Material for this task:
========================

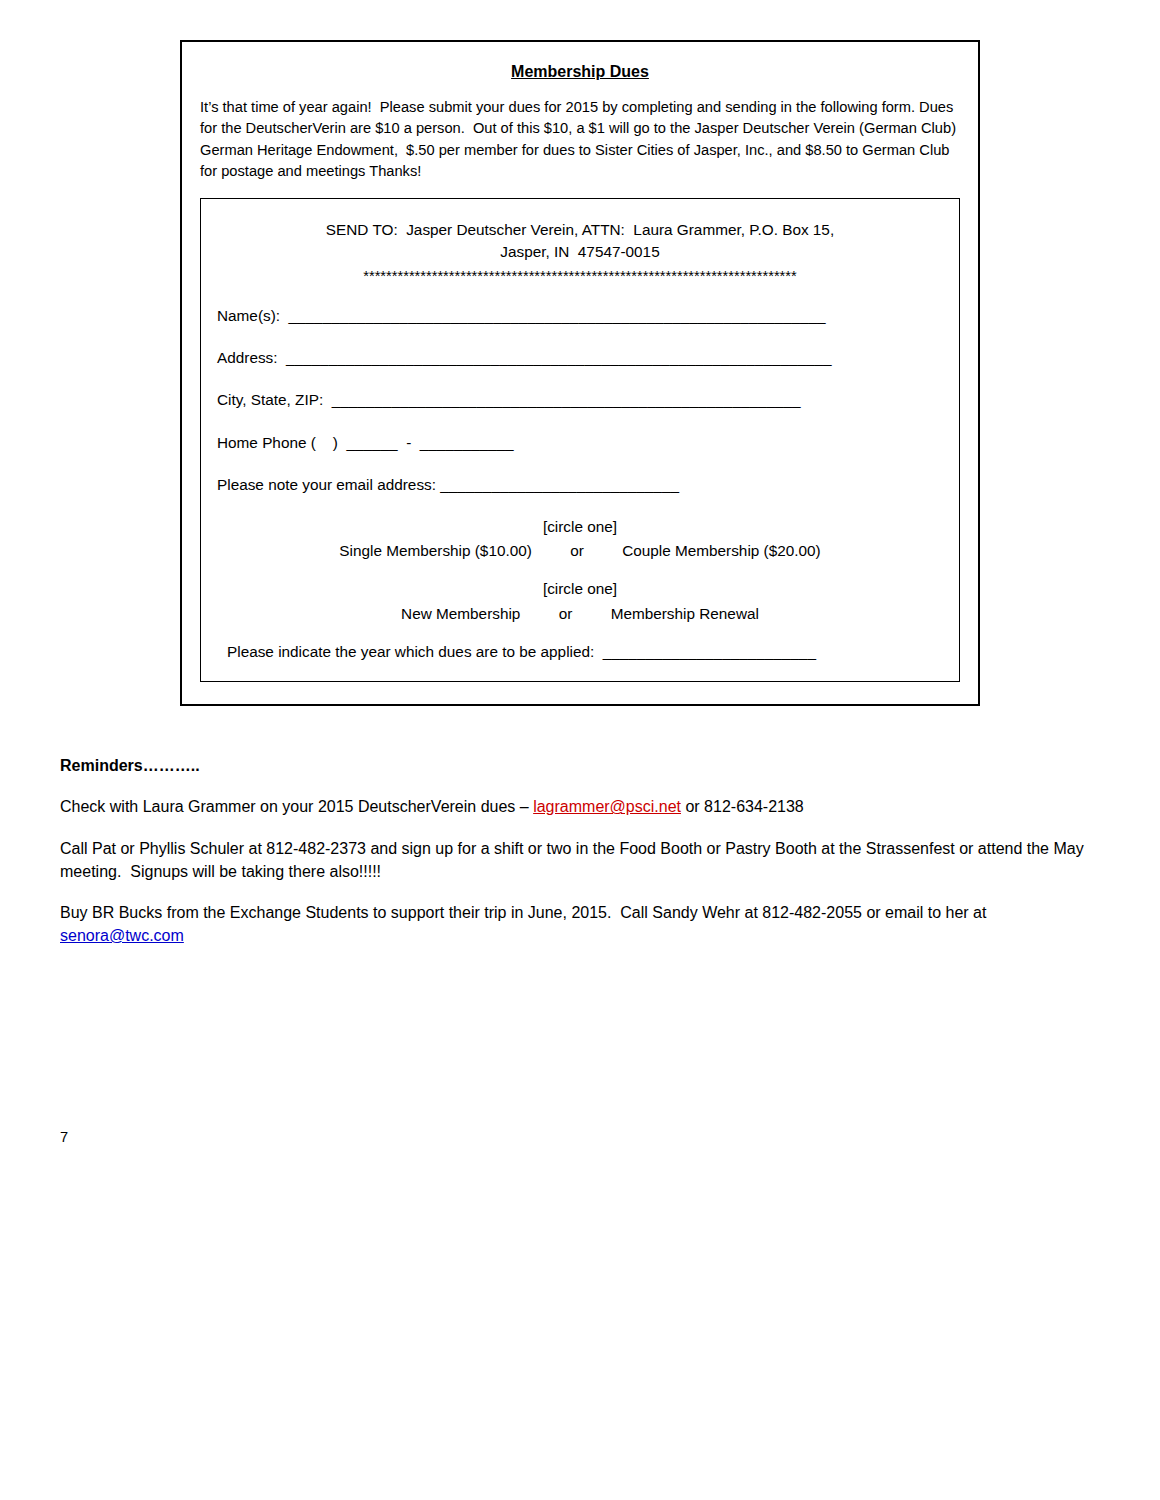Membership Dues
It’s that time of year again! Please submit your dues for 2015 by completing and sending in the following form. Dues for the DeutscherVerin are $10 a person. Out of this $10, a $1 will go to the Jasper Deutscher Verein (German Club) German Heritage Endowment, $.50 per member for dues to Sister Cities of Jasper, Inc., and $8.50 to German Club for postage and meetings Thanks!
SEND TO: Jasper Deutscher Verein, ATTN: Laura Grammer, P.O. Box 15,
Jasper, IN 47547-0015
****************************************************************************
Name(s): _______________________________________________________________
Address: ________________________________________________________________
City, State, ZIP: _______________________________________________________
Home Phone ( ) ______ - ___________
Please note your email address: ____________________________
[circle one]
Single Membership ($10.00) or Couple Membership ($20.00)
[circle one]
New Membership or Membership Renewal
Please indicate the year which dues are to be applied: _________________________
Reminders………..
Check with Laura Grammer on your 2015 DeutscherVerein dues – lagrammer@psci.net or 812-634-2138
Call Pat or Phyllis Schuler at 812-482-2373 and sign up for a shift or two in the Food Booth or Pastry Booth at the Strassenfest or attend the May meeting. Signups will be taking there also!!!!!
Buy BR Bucks from the Exchange Students to support their trip in June, 2015. Call Sandy Wehr at 812-482-2055 or email to her at senora@twc.com
7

========================

Since the copy must exclude the pictures, transcribe only the text of the records, word for word.

Membership Dues
It’s that time of year again! Please submit your dues for 2015 by completing and sending in the following form. Dues for the DeutscherVerin are $10 a person. Out of this $10, a $1 will go to the Jasper Deutscher Verein (German Club) German Heritage Endowment, $.50 per member for dues to Sister Cities of Jasper, Inc., and $8.50 to German Club for postage and meetings Thanks!
SEND TO: Jasper Deutscher Verein, ATTN: Laura Grammer, P.O. Box 15,
Jasper, IN 47547-0015
****************************************************************************
Name(s): _______________________________________________________________
Address: ________________________________________________________________
City, State, ZIP: _______________________________________________________
Home Phone ( ) ______ - ___________
Please note your email address: ____________________________
[circle one]
Single Membership ($10.00) or Couple Membership ($20.00)
[circle one]
New Membership or Membership Renewal
Please indicate the year which dues are to be applied: _________________________
Reminders………..
Check with Laura Grammer on your 2015 DeutscherVerein dues – lagrammer@psci.net or 812-634-2138
Call Pat or Phyllis Schuler at 812-482-2373 and sign up for a shift or two in the Food Booth or Pastry Booth at the Strassenfest or attend the May meeting. Signups will be taking there also!!!!!
Buy BR Bucks from the Exchange Students to support their trip in June, 2015. Call Sandy Wehr at 812-482-2055 or email to her at senora@twc.com
7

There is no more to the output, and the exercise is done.